SECOND comment (historical improbability): the synchronicity of this week’s Musing with The Rabbi’s Thought Tools last week is astounding. Imagine the intent to get away on a mere boat voyage vacation (‘Everybody needs a break, climb a mountain or jump in a lake’*) and find that an innocuous change-of-wallpaper exercise is simply bristling with Divine messages. WOW. My sainted mother used to say: LIFE is what happens to you while you were busy making other plans.
(*Apologies to renowned Irish folksinger Christy Moore: ‘Lisdoonvarna’)
Fawn, I know you recently got back from boating too. What an amazingly beautiful part of the world the NW is.
What a story! Glad things worked out safely.
How right you are! Once as an inexperienced teenager I almost caused an accident when I entered the freeway too slowly. The tractor trailer (30 tons?) in the right lane could not slow down and I was in mortal danger of being rammed from behind and run over. But the driver was a gentleman who simply moved over into the next lane and cautioned me via hand gesture to move faster when entering the freeway. Today I thank God that he had the next lane free so that he could avoid me. My compact car and I could have been crushed into road pizza.
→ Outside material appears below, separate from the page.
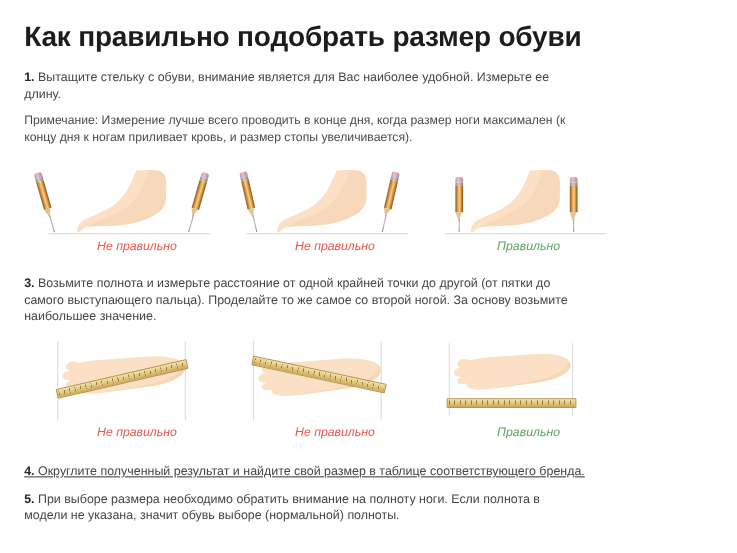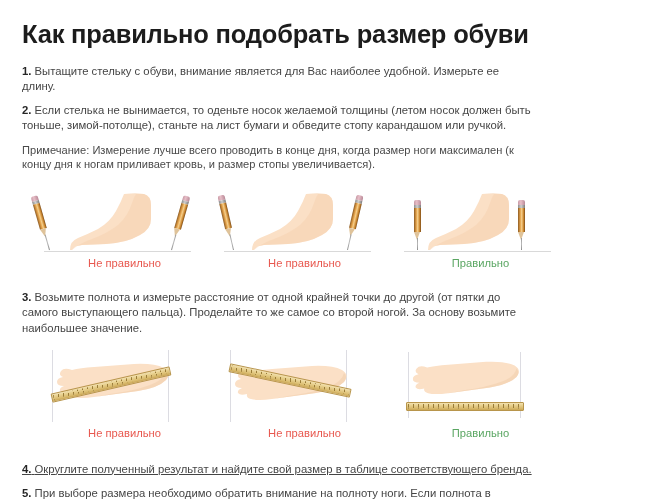"2. Если стелька не вынимается," p.para { html: <p> <span>2.</span> <span>Если стелька не вынимается, то оденьте носок желаемой толщины (летом носок должен быть тоньше, зимой-потолще), станьте на лист бумаги и обведите стопу карандашом или ручкой.</span> </p> -> none }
Life hands you the same situation again, but these things oft return to you from another perspective. More recently I was moving down the freeway in the right lane, and a man in a van wanted me to slow down to allow him to enter, but he would not accelerate on the entrance ramp. He narrowly made it in but I did not slow down enough to suit him. He advised me of his displeasure by flipping me the finger. What he didn’t see was that I could not possibly slow down because I had a fast-moving 30-ton tractor trailer riding my back bumper, only ten feet away! He engaged his finger before he engaged his brain.
And the next lane was chock full and moving along at 65mph: no place to swerve. What an awful chance he was taking! Our guardian angels were working overtime.